Third, the federal government should invest in a “National Capital Trust,” funded through appropriations, to acquire and manage critical civic lands. This trust would preserve security buffers, enhance pedestrian promenades, and create continuous ribbons of green space between monumental sites. It would also underwrite the relocation of residents from high-security zones, offering tax credits and moving stipends to encourage voluntary transition to neighboring Maryland and Virginia communities—where new mixed-use developments can accommodate growth without compromising the capital’s grandeur.
Finally, the District’s programming mission must be reinforced. Expanded federal grants and partnerships should draw leading think tanks, academic centers, and faith-based nonprofits to establish headquarters within the District’s civic core. By nurturing a vibrant community of scholars, policymakers, and faith leaders, we cement Washington’s identity as a dynamic forum for public discourse, innovation, and moral reflection.
In the end, restoring the District to its intended role is not merely a matter of local politics; it is an act of constitutional fidelity. The Founders created a Federal City to stand as a beacon to the world, governed not by parochial interests, but by the nation as a whole, through the three branches that protect our liberties. To honor that original covenant, we must recenter Washington’s land use, governance, and financial structure on its national mission. Only then can the District of Columbia truly reflect the shining hill upon which our Republic stands.
References
Home Rule Act, Pub.

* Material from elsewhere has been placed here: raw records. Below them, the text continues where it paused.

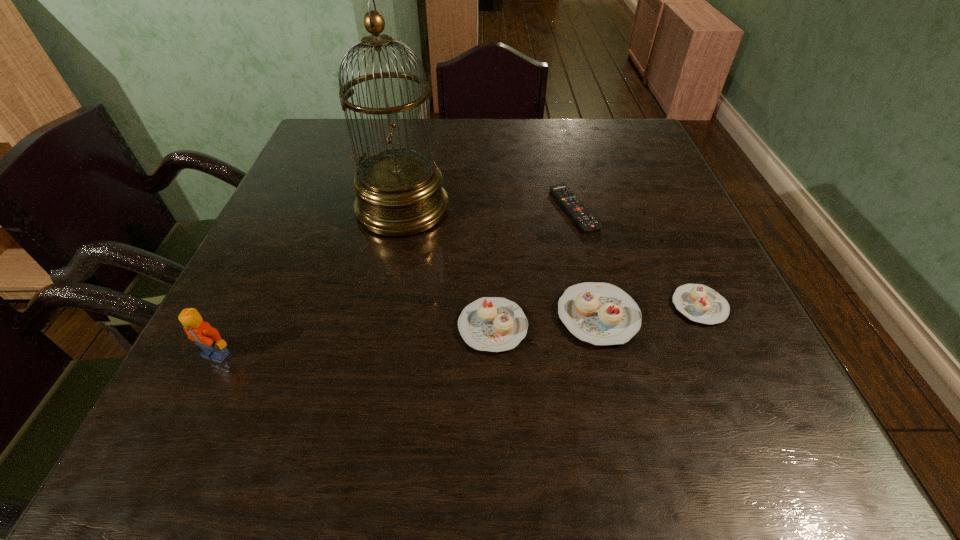
What are the coordinates of `the leftmost cupcake` in the screenshot? It's located at (494, 324).

Identify the location of the third shortest object. click(494, 324).

Identify the location of the tallest cupcake. (600, 313).

You are a GUI agent. You are given a task and a screenshot of the screen. Output one action in this format:
    pyautogui.click(x=<x>, y=<y>)
    Task: Click on the second cupcake from left to right
    
    Given the screenshot: What is the action you would take?
    pyautogui.click(x=600, y=313)

Find the location of a particular element. the rightmost cupcake is located at coordinates (699, 303).

Locate an element on the screen. The image size is (960, 540). the shortest cupcake is located at coordinates (699, 303).

At what (x,y) coordinates should I click in order to perform the action: click on the second object from left to right. Please return your answer as a coordinate pair (x, y). The height and width of the screenshot is (540, 960). Looking at the image, I should click on (399, 193).

This screenshot has height=540, width=960. I want to click on birdcage, so click(399, 193).

Identify the location of the second tallest object. The height and width of the screenshot is (540, 960). (200, 332).

Where is `Lego`? Lego is located at coordinates (200, 332).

L. No. 93-198, 87 Stat. 774 (1973).
L’Enfant, P.-C. (1791). Plan of the city intended for the permanent seat of the government of the United States. National Archives.
Madison, J. (1788). Federalist No. 43. In A. Hamilton, J. Madison, & J. Jay, The Federalist Papers.

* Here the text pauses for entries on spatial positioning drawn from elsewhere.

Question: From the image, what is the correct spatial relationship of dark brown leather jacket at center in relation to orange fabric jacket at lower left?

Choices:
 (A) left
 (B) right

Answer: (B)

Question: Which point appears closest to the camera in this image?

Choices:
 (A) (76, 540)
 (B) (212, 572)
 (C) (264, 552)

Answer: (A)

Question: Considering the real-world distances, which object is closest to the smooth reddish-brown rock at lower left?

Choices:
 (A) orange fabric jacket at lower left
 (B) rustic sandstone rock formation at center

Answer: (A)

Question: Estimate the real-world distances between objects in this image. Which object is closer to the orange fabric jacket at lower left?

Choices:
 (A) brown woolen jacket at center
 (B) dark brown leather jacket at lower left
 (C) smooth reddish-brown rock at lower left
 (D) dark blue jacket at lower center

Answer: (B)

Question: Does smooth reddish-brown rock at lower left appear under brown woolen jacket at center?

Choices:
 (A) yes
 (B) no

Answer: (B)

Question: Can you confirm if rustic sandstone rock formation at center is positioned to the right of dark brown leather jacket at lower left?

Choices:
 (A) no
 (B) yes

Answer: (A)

Office of the Chief Financial Officer, District of Columbia. (2024). Comprehensive annual financial report for the fiscal year ended September 30, 2024. https://cfo.dc.gov/page/financial-reports
Organic Act of 1801, ch. 15, 2 Stat. 103.
OJJDP. (2024). Youth arrest rates by state. Office of Juvenile Justice and Delinquency Prevention. https://ojjdp.ojp.gov/statistical-briefing-book/crime/faqs/qa05103
The Disaster Center. (2023). District of Columbia crime rates 1960–2019. https://www.disastercenter.com/crime/dccrime.htm
U.S. Const. art. I, § 8, cl. 17.
USAFacts. (2024). What is the crime rate in Washington, D.C.? https://usafacts.org/answers/what-is-the-crime-rate-in-the-us/state/washington-dc/
Washington Post. (2025, April 3). D.C. police form new unit of detectives to focus on youth crime. The Washington Post.